Tuesday, October 13, 2015


Over the last thirty years or so, Canadian filmmakers have made themselves known in Hollywood. David Cronenberg, Guy Maddin, Sarah Polley...these are just a few names that hail from there. There have been other directors making names for themselves in recent years (Xavier Dolan, Jean-Marc Vallee), and the list keeps growing.

Another name on that list is Denis Villeneuve. Recently he has garnered acclaim for films like Prisoners and Enemy. So how does his latest film Sicario fare (and compare)? Well, like his last two films, Villeneuve paints a portrait of humanity's dark side and this one is decidedly way more violent.

There's something amusing in that the director of Sicario and its two best stars hail from outside the United States. Emily Blunt has certainly made a name for herself in the last few years and with her work in Sicario, it won't be much longer until she's more in demand. Benicio del Toro, already a well-established name (he has an Oscar, after all), spends many of the scenes he's in not drawing attention to himself...at first.
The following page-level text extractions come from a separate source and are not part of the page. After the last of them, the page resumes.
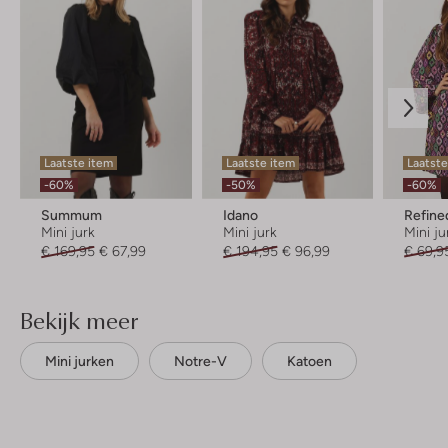
Laatste item
Laatste item
Laatst
-60%
-50%
-60%
Summum
Idano
Refine
Mini jurk
Mini jurk
Mini ju
€ 169,95
€ 67,99
€ 194,95
€ 96,99
€ 69,9
Bekijk meer
Mini jurken
Notre-V
Katoen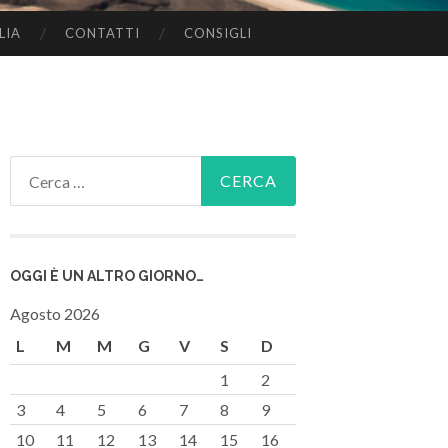
LIA
CONTATTI
CONSIGLI
Ricerca
per:
OGGI È UN ALTRO GIORNO…
Agosto 2026
L
M
M
G
V
S
D
1
2
3
4
5
6
7
8
9
10
11
12
13
14
15
16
Then all eyes are on him. (Could Oscar nomination #3 be around the corner?)

And from a visual standpoint, Sicario is pretty stunning as well. In a way reminiscent of Michael Slovis' work on Breaking Bad, Roger Deakins captures the mood of the film with the use of shadows and vivid colors. (How Deakins still hasn't won an Oscar is anyone's guess.) The bright colors provide a sort of dissonance  to the overall tone of the film. (Not that it's a bad thing.)

Sicario is a very well done and intense film, thanks primarily to the work from Blunt, del Toro, Villeneuve and Deakins. That said, however, Sicario isn't 100% solid. It lingers too much on corruption in the system during a majority of scenes. Apart from that, it's proof that Villeneuve will be working for a long time.